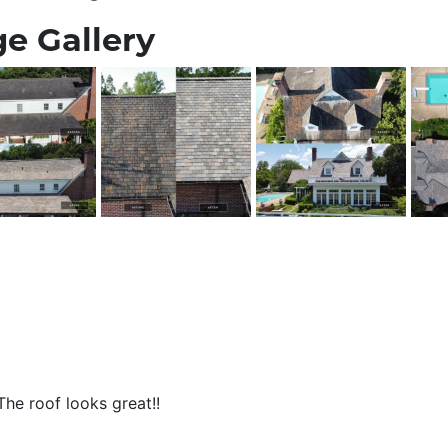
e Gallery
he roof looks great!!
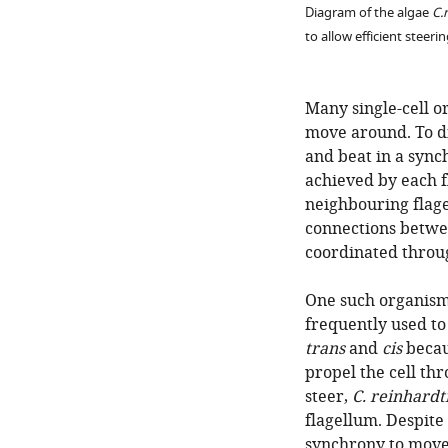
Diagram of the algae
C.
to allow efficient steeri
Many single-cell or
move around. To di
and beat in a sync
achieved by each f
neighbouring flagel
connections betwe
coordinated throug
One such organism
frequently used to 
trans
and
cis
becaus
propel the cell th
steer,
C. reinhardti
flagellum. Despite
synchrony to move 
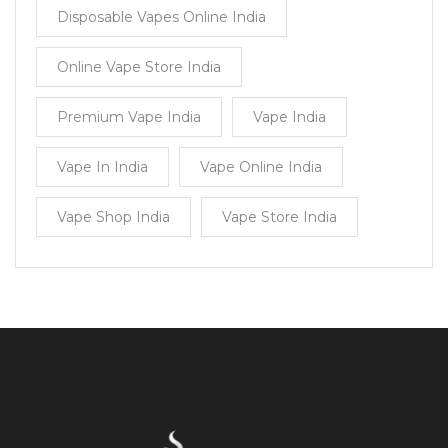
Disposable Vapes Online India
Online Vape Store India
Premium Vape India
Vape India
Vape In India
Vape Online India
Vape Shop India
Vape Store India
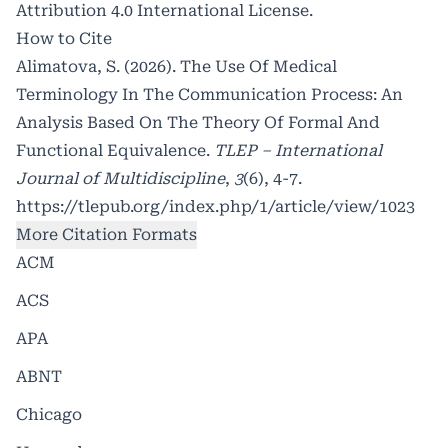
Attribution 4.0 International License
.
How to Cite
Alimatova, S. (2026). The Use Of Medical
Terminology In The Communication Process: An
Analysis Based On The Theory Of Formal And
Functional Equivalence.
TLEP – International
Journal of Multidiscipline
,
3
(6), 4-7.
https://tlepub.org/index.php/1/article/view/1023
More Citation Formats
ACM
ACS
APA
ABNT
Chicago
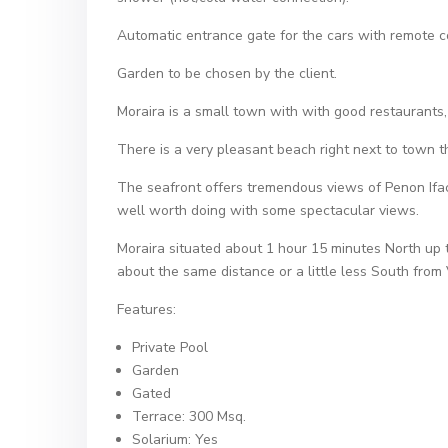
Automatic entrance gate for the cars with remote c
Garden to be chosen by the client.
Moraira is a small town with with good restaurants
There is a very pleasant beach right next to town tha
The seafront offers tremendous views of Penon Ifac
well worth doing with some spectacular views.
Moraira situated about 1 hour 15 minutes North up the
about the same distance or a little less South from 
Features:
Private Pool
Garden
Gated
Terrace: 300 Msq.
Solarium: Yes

> **WHAT THIS TASK INVOLVES**:
Write out every line from the entries where "town" appears.

> **TASK ANSWER**:
Moraira is a small town with with good restaurants
There is a very pleasant beach right next to town tha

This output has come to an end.